*** PROVIDED MATERIAL Section Begins ***

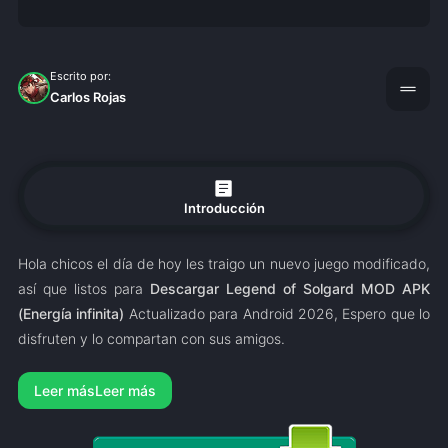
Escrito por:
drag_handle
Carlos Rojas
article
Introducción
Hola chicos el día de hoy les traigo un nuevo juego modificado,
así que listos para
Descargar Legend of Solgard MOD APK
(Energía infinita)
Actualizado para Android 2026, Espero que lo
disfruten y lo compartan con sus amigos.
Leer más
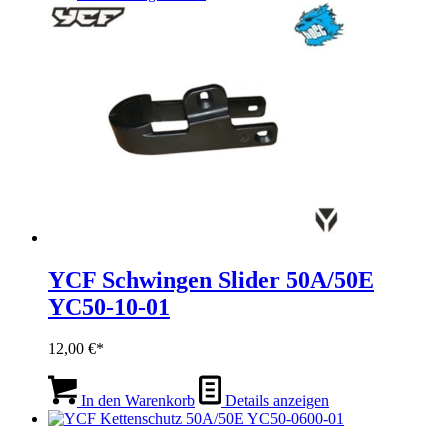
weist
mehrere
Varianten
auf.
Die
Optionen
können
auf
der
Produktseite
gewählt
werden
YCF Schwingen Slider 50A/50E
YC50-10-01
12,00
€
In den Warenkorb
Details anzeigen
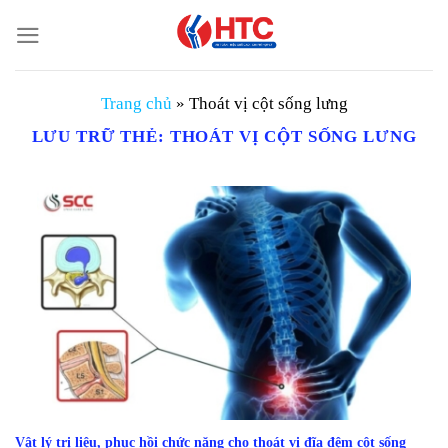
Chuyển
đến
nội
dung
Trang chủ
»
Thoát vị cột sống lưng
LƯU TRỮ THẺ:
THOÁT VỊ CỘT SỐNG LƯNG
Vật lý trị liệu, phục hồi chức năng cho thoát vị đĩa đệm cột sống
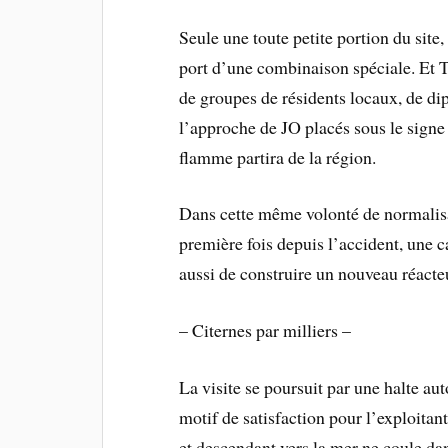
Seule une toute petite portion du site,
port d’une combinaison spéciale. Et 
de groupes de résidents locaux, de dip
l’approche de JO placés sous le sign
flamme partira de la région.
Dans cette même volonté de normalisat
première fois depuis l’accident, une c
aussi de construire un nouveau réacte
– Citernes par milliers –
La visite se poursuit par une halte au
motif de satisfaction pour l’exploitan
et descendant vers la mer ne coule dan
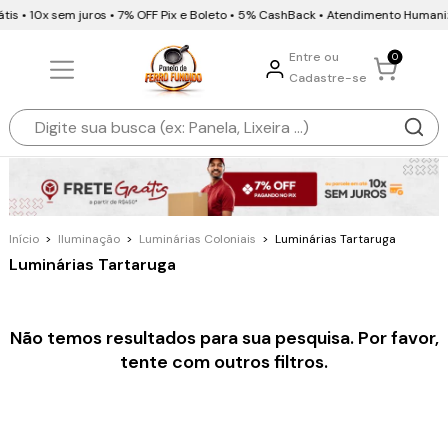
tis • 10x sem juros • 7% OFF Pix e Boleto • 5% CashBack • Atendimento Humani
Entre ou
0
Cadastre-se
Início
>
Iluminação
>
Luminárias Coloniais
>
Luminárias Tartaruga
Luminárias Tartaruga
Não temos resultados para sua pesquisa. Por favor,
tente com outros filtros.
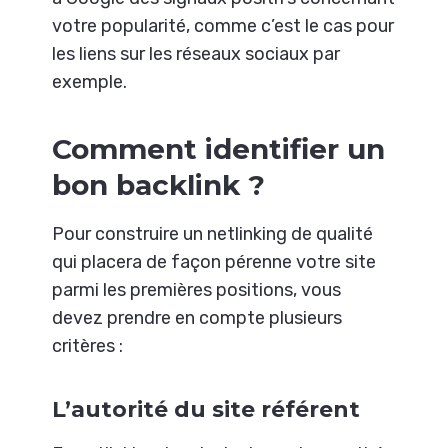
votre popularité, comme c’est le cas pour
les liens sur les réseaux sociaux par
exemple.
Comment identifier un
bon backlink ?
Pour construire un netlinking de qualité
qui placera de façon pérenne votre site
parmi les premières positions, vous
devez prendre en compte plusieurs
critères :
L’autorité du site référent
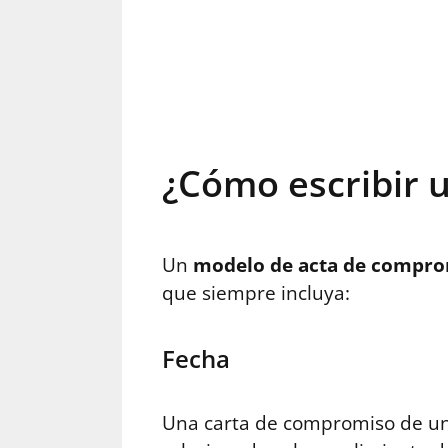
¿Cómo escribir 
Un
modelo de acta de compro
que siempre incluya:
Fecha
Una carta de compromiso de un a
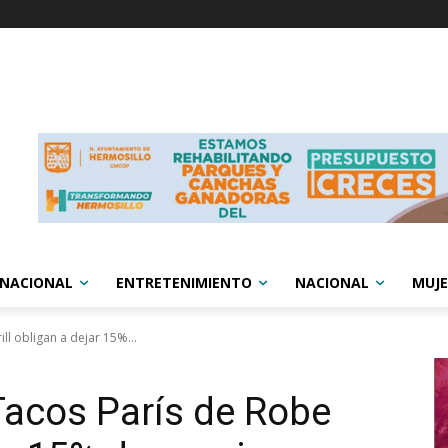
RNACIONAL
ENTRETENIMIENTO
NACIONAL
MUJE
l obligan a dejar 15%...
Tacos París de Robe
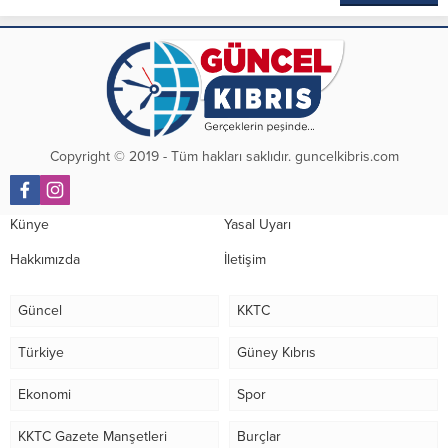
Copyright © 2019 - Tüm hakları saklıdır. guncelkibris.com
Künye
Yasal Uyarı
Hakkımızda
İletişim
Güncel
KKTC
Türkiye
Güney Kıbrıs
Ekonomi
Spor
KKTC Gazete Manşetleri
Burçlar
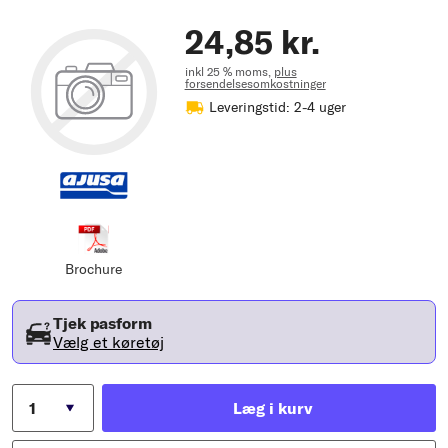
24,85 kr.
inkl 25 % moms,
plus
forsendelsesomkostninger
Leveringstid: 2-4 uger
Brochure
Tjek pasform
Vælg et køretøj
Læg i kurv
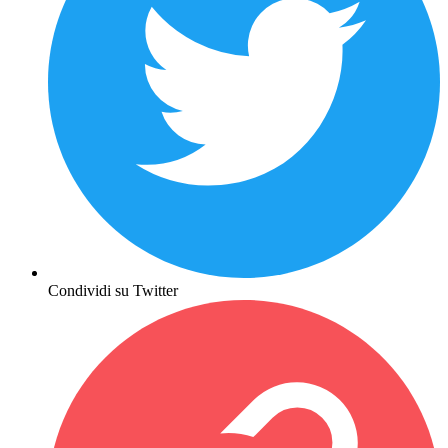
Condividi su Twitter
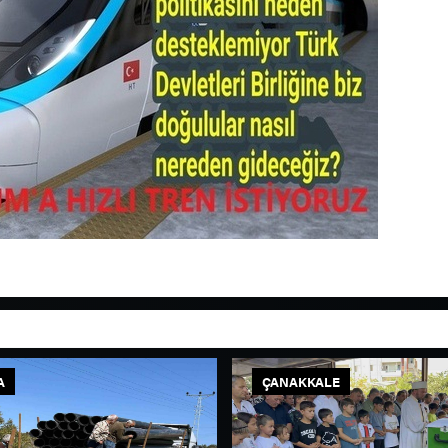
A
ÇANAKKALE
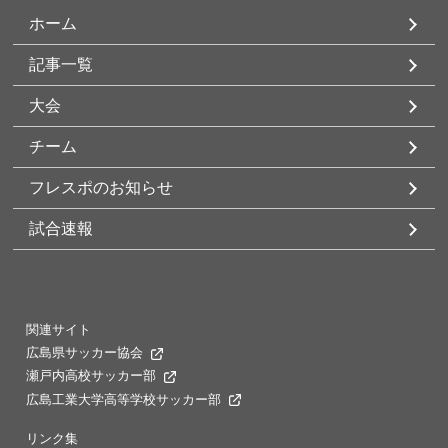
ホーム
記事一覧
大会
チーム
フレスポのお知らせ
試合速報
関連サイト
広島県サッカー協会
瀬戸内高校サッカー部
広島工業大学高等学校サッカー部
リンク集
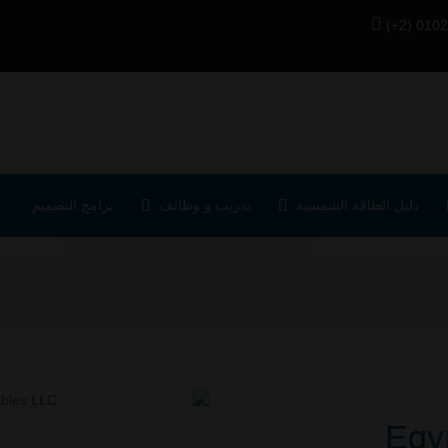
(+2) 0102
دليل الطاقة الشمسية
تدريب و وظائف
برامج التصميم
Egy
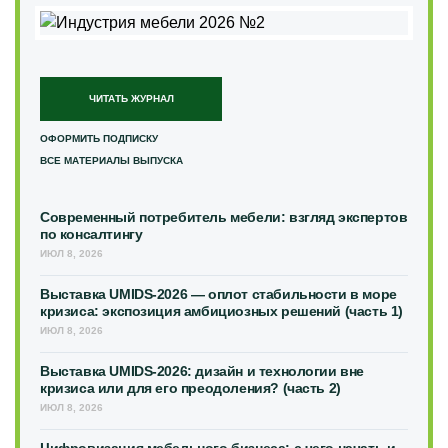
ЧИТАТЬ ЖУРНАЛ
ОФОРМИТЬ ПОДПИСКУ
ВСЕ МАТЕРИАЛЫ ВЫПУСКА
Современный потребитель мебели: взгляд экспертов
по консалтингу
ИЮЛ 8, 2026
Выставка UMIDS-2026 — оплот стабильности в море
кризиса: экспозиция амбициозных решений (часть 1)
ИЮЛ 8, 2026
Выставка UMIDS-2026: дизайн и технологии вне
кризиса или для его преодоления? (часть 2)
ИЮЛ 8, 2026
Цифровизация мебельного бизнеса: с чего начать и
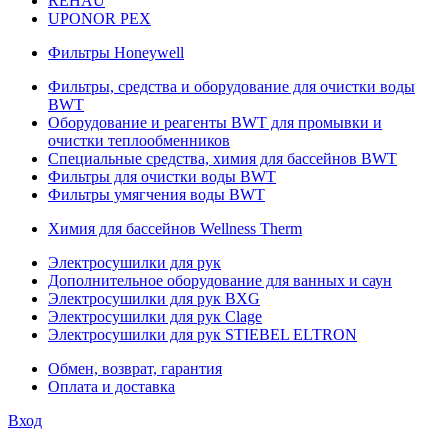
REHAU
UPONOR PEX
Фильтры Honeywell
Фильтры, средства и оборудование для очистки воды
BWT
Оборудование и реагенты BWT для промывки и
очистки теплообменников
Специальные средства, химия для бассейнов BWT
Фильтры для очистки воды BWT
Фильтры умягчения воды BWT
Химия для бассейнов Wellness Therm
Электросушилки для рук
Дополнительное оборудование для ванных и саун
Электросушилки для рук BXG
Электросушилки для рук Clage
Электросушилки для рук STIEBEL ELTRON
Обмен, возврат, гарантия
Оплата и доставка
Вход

*** PROVIDED MATERIAL Section Ends ***

• **REQUIREMENT**
Pictures are to be left out; the answer must otherwise be exactly the lines from the one with "Выставка UMIDS-2026: дизайн и технологии вне" through the final line of the entries above, both included.

• **WRITTEN RESPONSE**
Выставка UMIDS-2026: дизайн и технологии вне
кризиса или для его преодоления? (часть 2)
ИЮЛ 8, 2026
Цифровизация мебельного бизнеса: с чего начать и
REHAU
UPONOR PEX
Фильтры Honeywell
Фильтры, средства и оборудование для очистки воды
BWT
Оборудование и реагенты BWT для промывки и
очистки теплообменников
Специальные средства, химия для бассейнов BWT
Фильтры для очистки воды BWT
Фильтры умягчения воды BWT
Химия для бассейнов Wellness Therm
Электросушилки для рук
Дополнительное оборудование для ванных и саун
Электросушилки для рук BXG
Электросушилки для рук Clage
Электросушилки для рук STIEBEL ELTRON
Обмен, возврат, гарантия
Оплата и доставка
Вход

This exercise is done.